**Task directions**: Count the lines in the items below that contain the string "background", matching case exactly, and reply with the number only.

* BEGIN Entries supplied *

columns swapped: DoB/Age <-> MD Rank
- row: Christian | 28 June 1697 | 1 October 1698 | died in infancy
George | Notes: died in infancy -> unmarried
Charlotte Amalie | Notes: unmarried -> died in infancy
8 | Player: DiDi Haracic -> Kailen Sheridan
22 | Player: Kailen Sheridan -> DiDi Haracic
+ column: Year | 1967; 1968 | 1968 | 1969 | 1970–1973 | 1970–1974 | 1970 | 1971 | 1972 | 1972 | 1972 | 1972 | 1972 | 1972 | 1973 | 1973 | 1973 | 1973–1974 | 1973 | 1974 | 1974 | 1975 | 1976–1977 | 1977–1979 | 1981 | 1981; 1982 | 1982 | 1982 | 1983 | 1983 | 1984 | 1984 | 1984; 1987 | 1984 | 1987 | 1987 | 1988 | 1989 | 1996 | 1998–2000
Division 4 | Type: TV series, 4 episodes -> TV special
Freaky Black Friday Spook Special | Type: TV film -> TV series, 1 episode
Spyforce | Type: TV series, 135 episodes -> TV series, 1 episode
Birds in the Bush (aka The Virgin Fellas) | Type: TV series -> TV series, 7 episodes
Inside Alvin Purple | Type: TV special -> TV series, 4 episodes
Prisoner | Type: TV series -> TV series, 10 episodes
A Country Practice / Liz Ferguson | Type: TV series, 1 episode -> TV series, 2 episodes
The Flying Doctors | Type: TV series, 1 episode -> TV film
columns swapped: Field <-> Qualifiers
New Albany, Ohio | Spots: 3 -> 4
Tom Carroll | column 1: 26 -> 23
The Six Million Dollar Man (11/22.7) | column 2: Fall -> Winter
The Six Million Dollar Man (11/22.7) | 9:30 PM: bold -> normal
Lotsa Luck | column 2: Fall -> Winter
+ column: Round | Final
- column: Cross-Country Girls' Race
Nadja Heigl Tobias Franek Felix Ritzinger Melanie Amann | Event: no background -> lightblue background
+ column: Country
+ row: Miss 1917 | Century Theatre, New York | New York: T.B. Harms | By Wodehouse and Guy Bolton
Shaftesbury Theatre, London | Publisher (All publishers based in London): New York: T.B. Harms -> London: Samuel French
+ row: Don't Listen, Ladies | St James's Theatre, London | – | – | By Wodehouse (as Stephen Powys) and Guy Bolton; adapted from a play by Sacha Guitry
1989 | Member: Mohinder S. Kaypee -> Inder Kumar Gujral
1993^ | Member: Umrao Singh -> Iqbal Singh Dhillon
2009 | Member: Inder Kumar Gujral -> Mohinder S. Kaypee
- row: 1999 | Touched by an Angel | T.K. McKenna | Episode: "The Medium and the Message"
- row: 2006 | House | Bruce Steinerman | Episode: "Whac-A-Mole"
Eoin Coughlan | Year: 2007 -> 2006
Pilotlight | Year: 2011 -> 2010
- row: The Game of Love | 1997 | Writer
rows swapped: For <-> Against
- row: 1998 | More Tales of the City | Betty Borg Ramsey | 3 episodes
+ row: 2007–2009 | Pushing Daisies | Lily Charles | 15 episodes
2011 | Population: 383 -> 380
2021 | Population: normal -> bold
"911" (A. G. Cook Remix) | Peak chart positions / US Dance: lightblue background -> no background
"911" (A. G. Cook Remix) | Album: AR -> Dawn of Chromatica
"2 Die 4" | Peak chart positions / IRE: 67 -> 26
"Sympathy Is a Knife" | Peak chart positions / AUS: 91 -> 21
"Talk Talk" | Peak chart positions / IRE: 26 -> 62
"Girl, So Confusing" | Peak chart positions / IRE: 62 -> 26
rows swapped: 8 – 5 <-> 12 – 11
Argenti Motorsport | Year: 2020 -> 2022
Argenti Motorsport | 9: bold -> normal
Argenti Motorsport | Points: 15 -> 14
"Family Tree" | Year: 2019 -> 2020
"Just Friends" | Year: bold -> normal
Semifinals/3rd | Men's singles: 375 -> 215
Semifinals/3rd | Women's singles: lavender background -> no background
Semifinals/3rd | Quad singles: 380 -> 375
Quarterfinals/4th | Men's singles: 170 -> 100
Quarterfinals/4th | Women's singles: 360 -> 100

* END Entries supplied *

**Finished exercise**: 3